===== Material for this task

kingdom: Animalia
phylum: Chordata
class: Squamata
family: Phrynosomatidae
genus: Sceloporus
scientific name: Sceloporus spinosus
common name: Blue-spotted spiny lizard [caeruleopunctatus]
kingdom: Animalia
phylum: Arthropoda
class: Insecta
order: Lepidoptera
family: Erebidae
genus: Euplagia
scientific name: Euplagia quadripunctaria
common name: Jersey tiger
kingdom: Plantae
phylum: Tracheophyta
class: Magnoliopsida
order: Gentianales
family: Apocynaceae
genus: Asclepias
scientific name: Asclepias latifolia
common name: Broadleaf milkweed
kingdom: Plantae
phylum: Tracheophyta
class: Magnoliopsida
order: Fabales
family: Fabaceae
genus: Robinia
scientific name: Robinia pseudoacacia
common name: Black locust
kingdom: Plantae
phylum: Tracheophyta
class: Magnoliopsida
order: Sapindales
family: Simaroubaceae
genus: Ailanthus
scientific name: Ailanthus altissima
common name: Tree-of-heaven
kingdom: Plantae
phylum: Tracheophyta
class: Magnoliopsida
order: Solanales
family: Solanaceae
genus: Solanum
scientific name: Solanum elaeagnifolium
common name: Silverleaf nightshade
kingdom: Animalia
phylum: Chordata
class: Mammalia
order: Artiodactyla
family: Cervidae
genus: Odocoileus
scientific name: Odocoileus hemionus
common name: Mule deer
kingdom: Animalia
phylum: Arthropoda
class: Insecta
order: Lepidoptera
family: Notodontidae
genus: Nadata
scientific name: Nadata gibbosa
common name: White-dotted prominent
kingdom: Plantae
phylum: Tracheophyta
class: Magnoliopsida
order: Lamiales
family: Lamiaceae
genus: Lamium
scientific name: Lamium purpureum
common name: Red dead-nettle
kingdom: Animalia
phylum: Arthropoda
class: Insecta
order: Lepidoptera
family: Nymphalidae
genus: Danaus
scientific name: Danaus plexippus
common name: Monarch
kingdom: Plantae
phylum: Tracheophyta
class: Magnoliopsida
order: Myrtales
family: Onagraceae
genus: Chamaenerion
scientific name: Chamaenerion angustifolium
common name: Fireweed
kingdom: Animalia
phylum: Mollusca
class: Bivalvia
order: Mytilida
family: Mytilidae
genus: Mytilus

==========

Please reproduce every line of the records above, character for character, from the first line through the last.

• _Output of the exercise_:
kingdom: Animalia
phylum: Chordata
class: Squamata
family: Phrynosomatidae
genus: Sceloporus
scientific name: Sceloporus spinosus
common name: Blue-spotted spiny lizard [caeruleopunctatus]
kingdom: Animalia
phylum: Arthropoda
class: Insecta
order: Lepidoptera
family: Erebidae
genus: Euplagia
scientific name: Euplagia quadripunctaria
common name: Jersey tiger
kingdom: Plantae
phylum: Tracheophyta
class: Magnoliopsida
order: Gentianales
family: Apocynaceae
genus: Asclepias
scientific name: Asclepias latifolia
common name: Broadleaf milkweed
kingdom: Plantae
phylum: Tracheophyta
class: Magnoliopsida
order: Fabales
family: Fabaceae
genus: Robinia
scientific name: Robinia pseudoacacia
common name: Black locust
kingdom: Plantae
phylum: Tracheophyta
class: Magnoliopsida
order: Sapindales
family: Simaroubaceae
genus: Ailanthus
scientific name: Ailanthus altissima
common name: Tree-of-heaven
kingdom: Plantae
phylum: Tracheophyta
class: Magnoliopsida
order: Solanales
family: Solanaceae
genus: Solanum
scientific name: Solanum elaeagnifolium
common name: Silverleaf nightshade
kingdom: Animalia
phylum: Chordata
class: Mammalia
order: Artiodactyla
family: Cervidae
genus: Odocoileus
scientific name: Odocoileus hemionus
common name: Mule deer
kingdom: Animalia
phylum: Arthropoda
class: Insecta
order: Lepidoptera
family: Notodontidae
genus: Nadata
scientific name: Nadata gibbosa
common name: White-dotted prominent
kingdom: Plantae
phylum: Tracheophyta
class: Magnoliopsida
order: Lamiales
family: Lamiaceae
genus: Lamium
scientific name: Lamium purpureum
common name: Red dead-nettle
kingdom: Animalia
phylum: Arthropoda
class: Insecta
order: Lepidoptera
family: Nymphalidae
genus: Danaus
scientific name: Danaus plexippus
common name: Monarch
kingdom: Plantae
phylum: Tracheophyta
class: Magnoliopsida
order: Myrtales
family: Onagraceae
genus: Chamaenerion
scientific name: Chamaenerion angustifolium
common name: Fireweed
kingdom: Animalia
phylum: Mollusca
class: Bivalvia
order: Mytilida
family: Mytilidae
genus: Mytilus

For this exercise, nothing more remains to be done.